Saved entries
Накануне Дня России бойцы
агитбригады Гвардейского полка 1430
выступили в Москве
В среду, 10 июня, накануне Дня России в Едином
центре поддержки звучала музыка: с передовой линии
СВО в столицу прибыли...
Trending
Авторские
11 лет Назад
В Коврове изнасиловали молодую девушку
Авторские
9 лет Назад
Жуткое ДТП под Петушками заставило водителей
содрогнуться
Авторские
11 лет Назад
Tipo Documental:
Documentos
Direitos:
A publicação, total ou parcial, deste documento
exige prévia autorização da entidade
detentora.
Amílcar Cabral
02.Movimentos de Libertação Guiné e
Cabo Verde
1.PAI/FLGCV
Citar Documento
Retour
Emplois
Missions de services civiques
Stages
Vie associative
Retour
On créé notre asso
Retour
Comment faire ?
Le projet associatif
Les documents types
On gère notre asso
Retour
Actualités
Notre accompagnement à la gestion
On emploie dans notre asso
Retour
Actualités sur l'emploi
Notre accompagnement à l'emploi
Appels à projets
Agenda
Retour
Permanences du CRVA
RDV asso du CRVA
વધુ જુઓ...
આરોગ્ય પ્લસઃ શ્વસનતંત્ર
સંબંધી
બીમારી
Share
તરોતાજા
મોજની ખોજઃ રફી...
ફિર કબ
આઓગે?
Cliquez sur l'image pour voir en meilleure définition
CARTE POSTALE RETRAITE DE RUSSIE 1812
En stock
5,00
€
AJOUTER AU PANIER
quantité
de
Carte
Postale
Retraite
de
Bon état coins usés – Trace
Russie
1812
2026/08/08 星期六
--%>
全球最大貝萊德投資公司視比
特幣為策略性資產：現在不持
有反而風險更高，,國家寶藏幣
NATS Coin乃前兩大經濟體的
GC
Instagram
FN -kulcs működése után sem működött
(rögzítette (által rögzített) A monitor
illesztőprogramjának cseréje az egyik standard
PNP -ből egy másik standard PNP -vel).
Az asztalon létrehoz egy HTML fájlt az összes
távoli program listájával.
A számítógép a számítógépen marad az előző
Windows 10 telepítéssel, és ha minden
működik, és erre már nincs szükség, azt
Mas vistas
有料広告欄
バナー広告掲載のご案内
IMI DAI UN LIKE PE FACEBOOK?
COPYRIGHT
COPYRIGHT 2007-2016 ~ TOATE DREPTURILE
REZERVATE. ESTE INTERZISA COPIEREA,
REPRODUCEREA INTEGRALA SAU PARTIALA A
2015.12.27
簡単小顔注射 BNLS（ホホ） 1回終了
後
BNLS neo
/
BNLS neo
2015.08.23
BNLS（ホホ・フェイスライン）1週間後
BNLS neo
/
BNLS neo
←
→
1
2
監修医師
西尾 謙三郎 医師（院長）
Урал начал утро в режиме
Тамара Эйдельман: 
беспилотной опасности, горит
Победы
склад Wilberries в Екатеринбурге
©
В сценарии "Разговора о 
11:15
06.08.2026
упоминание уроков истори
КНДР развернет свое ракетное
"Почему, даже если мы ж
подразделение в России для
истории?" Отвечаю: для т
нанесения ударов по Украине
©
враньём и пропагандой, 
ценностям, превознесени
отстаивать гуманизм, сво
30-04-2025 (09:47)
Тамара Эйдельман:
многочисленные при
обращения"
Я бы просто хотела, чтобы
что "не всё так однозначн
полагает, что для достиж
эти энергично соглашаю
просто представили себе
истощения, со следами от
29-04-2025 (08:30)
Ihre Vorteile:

ACTION ITEM:
Copy out all the records again, switching every "Retour" to "Précédent" and leaving everything else unchanged.

EXERCISE SOLUTION:
Накануне Дня России бойцы
агитбригады Гвардейского полка 1430
выступили в Москве
В среду, 10 июня, накануне Дня России в Едином
центре поддержки звучала музыка: с передовой линии
СВО в столицу прибыли...
Trending
Авторские
11 лет Назад
В Коврове изнасиловали молодую девушку
Авторские
9 лет Назад
Жуткое ДТП под Петушками заставило водителей
содрогнуться
Авторские
11 лет Назад
Tipo Documental:
Documentos
Direitos:
A publicação, total ou parcial, deste documento
exige prévia autorização da entidade
detentora.
Amílcar Cabral
02.Movimentos de Libertação Guiné e
Cabo Verde
1.PAI/FLGCV
Citar Documento
Précédent
Emplois
Missions de services civiques
Stages
Vie associative
Précédent
On créé notre asso
Précédent
Comment faire ?
Le projet associatif
Les documents types
On gère notre asso
Précédent
Actualités
Notre accompagnement à la gestion
On emploie dans notre asso
Précédent
Actualités sur l'emploi
Notre accompagnement à l'emploi
Appels à projets
Agenda
Précédent
Permanences du CRVA
RDV asso du CRVA
વધુ જુઓ...
આરોગ્ય પ્લસઃ શ્વસનતંત્ર
સંબંધી
બીમારી
Share
તરોતાજા
મોજની ખોજઃ રફી...
ફિર કબ
આઓગે?
Cliquez sur l'image pour voir en meilleure définition
CARTE POSTALE RETRAITE DE RUSSIE 1812
En stock
5,00
€
AJOUTER AU PANIER
quantité
de
Carte
Postale
Retraite
de
Bon état coins usés – Trace
Russie
1812
2026/08/08 星期六
--%>
全球最大貝萊德投資公司視比
特幣為策略性資產：現在不持
有反而風險更高，,國家寶藏幣
NATS Coin乃前兩大經濟體的
GC
Instagram
FN -kulcs működése után sem működött
(rögzítette (által rögzített) A monitor
illesztőprogramjának cseréje az egyik standard
PNP -ből egy másik standard PNP -vel).
Az asztalon létrehoz egy HTML fájlt az összes
távoli program listájával.
A számítógép a számítógépen marad az előző
Windows 10 telepítéssel, és ha minden
működik, és erre már nincs szükség, azt
Mas vistas
有料広告欄
バナー広告掲載のご案内
IMI DAI UN LIKE PE FACEBOOK?
COPYRIGHT
COPYRIGHT 2007-2016 ~ TOATE DREPTURILE
REZERVATE. ESTE INTERZISA COPIEREA,
REPRODUCEREA INTEGRALA SAU PARTIALA A
2015.12.27
簡単小顔注射 BNLS（ホホ） 1回終了
後
BNLS neo
/
BNLS neo
2015.08.23
BNLS（ホホ・フェイスライン）1週間後
BNLS neo
/
BNLS neo
←
→
1
2
監修医師
西尾 謙三郎 医師（院長）
Урал начал утро в режиме
Тамара Эйдельман: 
беспилотной опасности, горит
Победы
склад Wilberries в Екатеринбурге
©
В сценарии "Разговора о 
11:15
06.08.2026
упоминание уроков истори
КНДР развернет свое ракетное
"Почему, даже если мы ж
подразделение в России для
истории?" Отвечаю: для т
нанесения ударов по Украине
©
враньём и пропагандой, 
ценностям, превознесени
отстаивать гуманизм, сво
30-04-2025 (09:47)
Тамара Эйдельман:
многочисленные при
обращения"
Я бы просто хотела, чтобы
что "не всё так однозначн
полагает, что для достиж
эти энергично соглашаю
просто представили себе
истощения, со следами от
29-04-2025 (08:30)
Ihre Vorteile:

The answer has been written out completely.